Although walking different paths, they ended in similar places: Mira felt betrayed by America since she devoted her almost entire career into American education ystem but had to face the new rules curtailing benefits for legal immigrants like her; Bharati, the author of this article, although not yet compromised by this country politically, had undergone a hard time fitting into the community that she was supposed to be in. Undeniably, cultural difference between America and India played a significant role in Mira’s feeling of not belonging to America so much-as the final sentence of the article says: “The price that immigrant willingly pays, and that the exile avoids, is the trauma of self-transformation”.

It is the unwillingness of cultural self-transformation that make Mira “happier to live in America as expatriate Indian than as an immigrant American”, which causes her political disadvantages and thus tears apart her American dream of living well as an Indian in America. Unsurprisingly, unwillingness of cultural selftransformation is neither the only nor the most important factor that complicates people achieving American dream.

As the production and most apparent label of culture, language is sometimes the most influential factor that complicates people when they are pursuing the American dream, especially for immigrants who are non-English speakers.

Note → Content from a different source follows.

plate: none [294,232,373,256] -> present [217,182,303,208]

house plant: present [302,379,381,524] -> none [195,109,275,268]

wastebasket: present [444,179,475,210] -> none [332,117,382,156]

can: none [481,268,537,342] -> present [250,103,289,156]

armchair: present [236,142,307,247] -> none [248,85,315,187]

As the article “”More than just a shrine-Ellis Island” mentions: “Immigration acts were passed; newcomers had to prove, besides moral correctness and financial solvency, their ability to read” and “Intelligence tests were biased against all non-English-speaking persons”.

It is easy to imagine the scene of non-English-speaking immigrants coming to Ellis Island, full of complicated feelings combined by disappointment in their home country and the hope of restarting in a new continent, but leaving with a greater disappointment due to their lack of ability to speak English, and their first step of chasing American dream just swamps them into the deep disappointment only because they come from a different culture that have a different language.

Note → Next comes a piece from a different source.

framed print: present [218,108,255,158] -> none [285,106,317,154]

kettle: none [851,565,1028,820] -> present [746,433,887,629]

As an cultural outsider myself, I recalled my own experience of entering this country–not myself being blocked by the visa officer in the U. S Embassy at China, but what I saw, the girl standing before me who was rejected by the officer and thus unable to travel to America to fulfill her American dream. It was a Tuesday morning when I went to the U. S Embassy at China, applying for my visa to travel to America. I was the second in our line, right after a girl who seemed as nervous as I did.

The officer finally showed up and asked her to step up for a face-to-face conversation. Apparently that white, male visa officer assumed that the conversation would be smooth and brief since the girl, as I glimpsed from her paper file in hand, was going to America for a college education. However, to both officer’s and my surprise, she didn’t have enough ability to communicate with a normal English speaker as she failed to answer nearly all the questions by the officer.

In the end, the officer rejected her by saying:”Sorry I can’t give you visa” in Mandarin, our native language. I soon realized that I had witnessed a moment of dream broke–she was not allowed to be in America because she couldn’t use “American language” fluently, and obviously there are thousands of students entering this building but leaving without permission of visa–this is how dreams are broken, nakedly, without even one more step on the way of chasing the American dream, just like thousands of outsiders attempting to enter America from Ellis Island.

As nearly everybody thinks America is where the dream comes true, there are still many factors that can more or less influence and complicate people from accomplishing their American dreams. Culture difference is one, but never the only one. Although it seems like America is the nation that embraces and adopts all the outside culture, nobody would notice that, for those outsiders who come to this country for their dream, the sacrifice, the cultural abandonment, the price of selftransformation, and the fact that they can never truly fit into this culture created by “the only one percent” people are beyond imagination.